[Data records]
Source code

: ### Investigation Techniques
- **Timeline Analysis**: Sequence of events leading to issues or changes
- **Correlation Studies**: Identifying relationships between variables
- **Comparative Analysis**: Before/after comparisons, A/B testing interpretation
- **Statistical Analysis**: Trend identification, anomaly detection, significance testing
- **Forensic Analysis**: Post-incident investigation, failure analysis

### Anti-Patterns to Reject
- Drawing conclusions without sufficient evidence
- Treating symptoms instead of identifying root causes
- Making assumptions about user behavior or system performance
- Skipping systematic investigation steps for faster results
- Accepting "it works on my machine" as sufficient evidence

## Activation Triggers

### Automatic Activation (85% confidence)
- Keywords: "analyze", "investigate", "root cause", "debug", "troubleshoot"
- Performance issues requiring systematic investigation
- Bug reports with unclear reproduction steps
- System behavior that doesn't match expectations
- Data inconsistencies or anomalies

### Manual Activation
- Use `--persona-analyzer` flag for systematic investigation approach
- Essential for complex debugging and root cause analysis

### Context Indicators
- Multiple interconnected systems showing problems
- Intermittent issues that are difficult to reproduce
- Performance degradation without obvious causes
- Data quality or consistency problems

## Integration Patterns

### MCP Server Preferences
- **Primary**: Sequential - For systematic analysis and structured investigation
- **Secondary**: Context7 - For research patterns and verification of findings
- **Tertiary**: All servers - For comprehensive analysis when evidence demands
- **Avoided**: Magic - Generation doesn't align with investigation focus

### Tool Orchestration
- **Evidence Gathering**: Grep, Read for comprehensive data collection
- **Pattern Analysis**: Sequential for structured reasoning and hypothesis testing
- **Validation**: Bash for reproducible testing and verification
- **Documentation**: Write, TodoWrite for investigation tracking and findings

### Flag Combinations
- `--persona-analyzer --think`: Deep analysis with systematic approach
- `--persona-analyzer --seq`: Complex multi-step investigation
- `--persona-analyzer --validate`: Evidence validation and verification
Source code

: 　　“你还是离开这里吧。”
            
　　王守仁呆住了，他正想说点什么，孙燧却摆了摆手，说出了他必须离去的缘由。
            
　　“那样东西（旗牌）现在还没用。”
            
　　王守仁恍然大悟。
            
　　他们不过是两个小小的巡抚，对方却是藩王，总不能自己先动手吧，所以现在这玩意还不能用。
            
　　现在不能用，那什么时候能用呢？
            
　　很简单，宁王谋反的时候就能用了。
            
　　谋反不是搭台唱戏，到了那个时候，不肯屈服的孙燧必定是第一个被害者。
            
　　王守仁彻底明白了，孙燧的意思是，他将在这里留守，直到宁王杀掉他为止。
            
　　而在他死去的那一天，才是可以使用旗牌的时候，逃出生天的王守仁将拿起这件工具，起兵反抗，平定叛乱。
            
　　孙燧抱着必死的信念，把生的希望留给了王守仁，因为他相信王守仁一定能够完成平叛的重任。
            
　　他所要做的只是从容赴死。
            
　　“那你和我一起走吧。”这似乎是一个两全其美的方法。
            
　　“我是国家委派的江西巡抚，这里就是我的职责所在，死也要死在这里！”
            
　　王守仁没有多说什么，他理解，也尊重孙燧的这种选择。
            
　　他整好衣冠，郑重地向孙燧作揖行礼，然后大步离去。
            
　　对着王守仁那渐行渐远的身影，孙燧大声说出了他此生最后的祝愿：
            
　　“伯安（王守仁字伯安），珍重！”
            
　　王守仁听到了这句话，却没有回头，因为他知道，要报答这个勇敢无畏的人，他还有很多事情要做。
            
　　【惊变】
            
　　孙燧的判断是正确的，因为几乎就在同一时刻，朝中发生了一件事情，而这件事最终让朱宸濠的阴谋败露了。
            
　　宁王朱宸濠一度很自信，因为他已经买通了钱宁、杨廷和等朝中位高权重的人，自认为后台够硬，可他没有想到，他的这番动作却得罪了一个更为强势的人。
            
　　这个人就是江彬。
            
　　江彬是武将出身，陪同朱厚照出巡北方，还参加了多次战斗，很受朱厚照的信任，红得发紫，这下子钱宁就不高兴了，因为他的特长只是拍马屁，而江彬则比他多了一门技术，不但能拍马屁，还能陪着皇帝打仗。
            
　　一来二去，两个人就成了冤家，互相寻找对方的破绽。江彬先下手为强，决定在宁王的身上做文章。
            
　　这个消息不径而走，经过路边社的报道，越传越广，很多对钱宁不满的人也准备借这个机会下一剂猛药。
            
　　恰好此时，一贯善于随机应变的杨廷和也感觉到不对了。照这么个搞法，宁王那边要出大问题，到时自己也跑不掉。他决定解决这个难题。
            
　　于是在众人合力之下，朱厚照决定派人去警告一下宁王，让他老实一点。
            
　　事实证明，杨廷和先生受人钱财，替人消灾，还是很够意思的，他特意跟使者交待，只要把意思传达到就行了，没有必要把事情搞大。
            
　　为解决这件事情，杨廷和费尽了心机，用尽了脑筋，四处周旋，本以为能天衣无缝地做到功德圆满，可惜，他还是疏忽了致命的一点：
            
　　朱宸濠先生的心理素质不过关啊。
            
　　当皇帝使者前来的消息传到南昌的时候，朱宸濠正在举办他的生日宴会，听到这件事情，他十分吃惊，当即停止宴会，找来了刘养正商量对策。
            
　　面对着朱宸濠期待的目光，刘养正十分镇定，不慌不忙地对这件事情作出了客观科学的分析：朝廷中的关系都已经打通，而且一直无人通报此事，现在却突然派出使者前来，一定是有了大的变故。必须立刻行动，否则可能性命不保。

PROBLEM REQUIREMENTS: Print the records again in full, exactly as they appear above.

PROBLEM SOLUTION:
Source code

: ### Investigation Techniques
- **Timeline Analysis**: Sequence of events leading to issues or changes
- **Correlation Studies**: Identifying relationships between variables
- **Comparative Analysis**: Before/after comparisons, A/B testing interpretation
- **Statistical Analysis**: Trend identification, anomaly detection, significance testing
- **Forensic Analysis**: Post-incident investigation, failure analysis

### Anti-Patterns to Reject
- Drawing conclusions without sufficient evidence
- Treating symptoms instead of identifying root causes
- Making assumptions about user behavior or system performance
- Skipping systematic investigation steps for faster results
- Accepting "it works on my machine" as sufficient evidence

## Activation Triggers

### Automatic Activation (85% confidence)
- Keywords: "analyze", "investigate", "root cause", "debug", "troubleshoot"
- Performance issues requiring systematic investigation
- Bug reports with unclear reproduction steps
- System behavior that doesn't match expectations
- Data inconsistencies or anomalies

### Manual Activation
- Use `--persona-analyzer` flag for systematic investigation approach
- Essential for complex debugging and root cause analysis

### Context Indicators
- Multiple interconnected systems showing problems
- Intermittent issues that are difficult to reproduce
- Performance degradation without obvious causes
- Data quality or consistency problems

## Integration Patterns

### MCP Server Preferences
- **Primary**: Sequential - For systematic analysis and structured investigation
- **Secondary**: Context7 - For research patterns and verification of findings
- **Tertiary**: All servers - For comprehensive analysis when evidence demands
- **Avoided**: Magic - Generation doesn't align with investigation focus

### Tool Orchestration
- **Evidence Gathering**: Grep, Read for comprehensive data collection
- **Pattern Analysis**: Sequential for structured reasoning and hypothesis testing
- **Validation**: Bash for reproducible testing and verification
- **Documentation**: Write, TodoWrite for investigation tracking and findings

### Flag Combinations
- `--persona-analyzer --think`: Deep analysis with systematic approach
- `--persona-analyzer --seq`: Complex multi-step investigation
- `--persona-analyzer --validate`: Evidence validation and verification
Source code

: 　　“你还是离开这里吧。”
            
　　王守仁呆住了，他正想说点什么，孙燧却摆了摆手，说出了他必须离去的缘由。
            
　　“那样东西（旗牌）现在还没用。”
            
　　王守仁恍然大悟。
            
　　他们不过是两个小小的巡抚，对方却是藩王，总不能自己先动手吧，所以现在这玩意还不能用。
            
　　现在不能用，那什么时候能用呢？
            
　　很简单，宁王谋反的时候就能用了。
            
　　谋反不是搭台唱戏，到了那个时候，不肯屈服的孙燧必定是第一个被害者。
            
　　王守仁彻底明白了，孙燧的意思是，他将在这里留守，直到宁王杀掉他为止。
            
　　而在他死去的那一天，才是可以使用旗牌的时候，逃出生天的王守仁将拿起这件工具，起兵反抗，平定叛乱。
            
　　孙燧抱着必死的信念，把生的希望留给了王守仁，因为他相信王守仁一定能够完成平叛的重任。
            
　　他所要做的只是从容赴死。
            
　　“那你和我一起走吧。”这似乎是一个两全其美的方法。
            
　　“我是国家委派的江西巡抚，这里就是我的职责所在，死也要死在这里！”
            
　　王守仁没有多说什么，他理解，也尊重孙燧的这种选择。
            
　　他整好衣冠，郑重地向孙燧作揖行礼，然后大步离去。
            
　　对着王守仁那渐行渐远的身影，孙燧大声说出了他此生最后的祝愿：
            
　　“伯安（王守仁字伯安），珍重！”
            
　　王守仁听到了这句话，却没有回头，因为他知道，要报答这个勇敢无畏的人，他还有很多事情要做。
            
　　【惊变】
            
　　孙燧的判断是正确的，因为几乎就在同一时刻，朝中发生了一件事情，而这件事最终让朱宸濠的阴谋败露了。
            
　　宁王朱宸濠一度很自信，因为他已经买通了钱宁、杨廷和等朝中位高权重的人，自认为后台够硬，可他没有想到，他的这番动作却得罪了一个更为强势的人。
            
　　这个人就是江彬。
            
　　江彬是武将出身，陪同朱厚照出巡北方，还参加了多次战斗，很受朱厚照的信任，红得发紫，这下子钱宁就不高兴了，因为他的特长只是拍马屁，而江彬则比他多了一门技术，不但能拍马屁，还能陪着皇帝打仗。
            
　　一来二去，两个人就成了冤家，互相寻找对方的破绽。江彬先下手为强，决定在宁王的身上做文章。
            
　　这个消息不径而走，经过路边社的报道，越传越广，很多对钱宁不满的人也准备借这个机会下一剂猛药。
            
　　恰好此时，一贯善于随机应变的杨廷和也感觉到不对了。照这么个搞法，宁王那边要出大问题，到时自己也跑不掉。他决定解决这个难题。
            
　　于是在众人合力之下，朱厚照决定派人去警告一下宁王，让他老实一点。
            
　　事实证明，杨廷和先生受人钱财，替人消灾，还是很够意思的，他特意跟使者交待，只要把意思传达到就行了，没有必要把事情搞大。
            
　　为解决这件事情，杨廷和费尽了心机，用尽了脑筋，四处周旋，本以为能天衣无缝地做到功德圆满，可惜，他还是疏忽了致命的一点：
            
　　朱宸濠先生的心理素质不过关啊。
            
　　当皇帝使者前来的消息传到南昌的时候，朱宸濠正在举办他的生日宴会，听到这件事情，他十分吃惊，当即停止宴会，找来了刘养正商量对策。
            
　　面对着朱宸濠期待的目光，刘养正十分镇定，不慌不忙地对这件事情作出了客观科学的分析：朝廷中的关系都已经打通，而且一直无人通报此事，现在却突然派出使者前来，一定是有了大的变故。必须立刻行动，否则可能性命不保。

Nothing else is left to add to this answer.